Pelatih STC Bangka Tengah mengatakan bahwa persiapan telah dilakukan jauh hari sebelum pelaksanaan kejuaraan. Fokus latihan tidak hanya pada penguasaan teknik dasar dan lanjutan, tetapi juga pada peningkatan daya tahan tubuh, kecepatan, kekuatan, strategi bertanding, serta kesiapan mental para atlet.
“Seluruh atlet saat ini menjalani latihan yang lebih terarah dan intensif.
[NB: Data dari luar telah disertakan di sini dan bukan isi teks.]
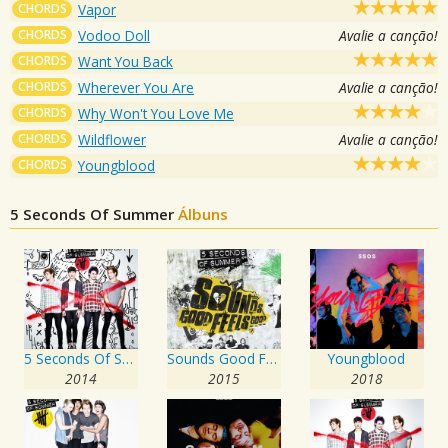
CHORDS
Vapor
CHORDS
Vodoo Doll
Avalie a canção!
CHORDS
Want You Back
CHORDS
Wherever You Are
Avalie a canção!
CHORDS
Why Won't You Love Me
CHORDS
Wildflower
Avalie a canção!
CHORDS
Youngblood
5 Seconds Of Summer
Álbuns
5 Seconds Of Summer
Sounds Good Feels Good
Youngblood
2014
2015
2018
Kami melakukan evaluasi rutin terhadap perkembangan kemampuan masing-masing atlet, baik dari sisi teknik maupun mental bertanding. Harapannya, mereka dapat tampil maksimal dan memberikan hasil terbaik bagi klub,” ujar Syafrizal pemilik Sabuk Hitam DAN IV Kukkiwon.
Menurutnya, kejuaraan Bhayangkara Presisi merupakan salah satu ajang yang sangat penting karena diikuti oleh atlet-atlet terbaik dari berbagai klub taekwondo di Provinsi Kepulauan Bangka Belitung. Oleh karena itu, persiapan yang matang menjadi kunci utama dalam menghadapi setiap pertandingan.
Dalam sesi latihan yang berlangsung beberapa kali dalam sepekan, para atlet STC mendapatkan porsi latihan fisik yang cukup berat untuk meningkatkan stamina dan ketahanan tubuh. Selain itu, latihan teknik kyorugi (tarung) dan poomsae (jurus) juga terus diasah melalui simulasi pertandingan yang menyerupai kondisi kompetisi sebenarnya.
Tidak hanya fokus pada aspek teknis, pihak klub juga memberikan pembinaan karakter kepada para atlet. Nilai-nilai disiplin, sportivitas, kerja keras, rasa percaya diri, dan semangat pantang menyerah menjadi bagian penting yang terus ditanamkan dalam setiap sesi latihan.
“Kami ingin atlet STC tidak hanya berprestasi di arena pertandingan, tetapi juga memiliki karakter yang baik. Taekwondo bukan sekadar olahraga, melainkan sarana pembentukan mental dan kepribadian, club kita sendiri mengirimkan 18 Atlit pada kejuaraan ini,” tambah Beum Rizal, sapaan akrabnya.
Antusiasme para atlet terlihat semakin tinggi mendekati hari pelaksanaan kejuaraan. Mereka mengaku termotivasi untuk memberikan penampilan terbaik sekaligus mengharumkan nama klub dan Kab. Bangka Tengah. Dukungan dari orang tua, pelatih, serta pengurus klub menjadi penyemangat tersendiri dalam menjalani proses latihan yang cukup padat.
Sementara itu, pengurus STC Bangka Tengah berharap keikutsertaan dalam Kejuaraan Taekwondo Bhayangkara Presisi Piala Kapolda Babel 2026 dapat menjadi momentum untuk meningkatkan kualitas pembinaan atlet di daerah. Selain mengejar prestasi, ajang ini juga menjadi sarana evaluasi hasil latihan yang selama ini telah dijalankan.
Kejuaraan yang akan berlangsung selama dua hari tersebut diperkirakan akan diikuti ratusan atlet dari berbagai kabupaten dan kota di Bangka Belitung. Persaingan yang kompetitif diyakini akan menghadirkan pertandingan-pertandingan berkualitas serta menjadi wadah bagi atlet muda untuk menunjukkan kemampuan terbaiknya.
Dengan persiapan yang semakin matang, semangat latihan yang tinggi, serta dukungan penuh dari seluruh keluarga besar klub, Star Taekwondo Club (STC) Bangka Tengah optimistis mampu meraih prestasi membanggakan pada Kejuaraan Taekwondo Bhayangkara Presisi Polda Kepulauan Bangka Belitung Tahun 2026 dan turut menyemarakkan perhelatan olahraga bela diri terbesar di Bangka Belitung tersebut.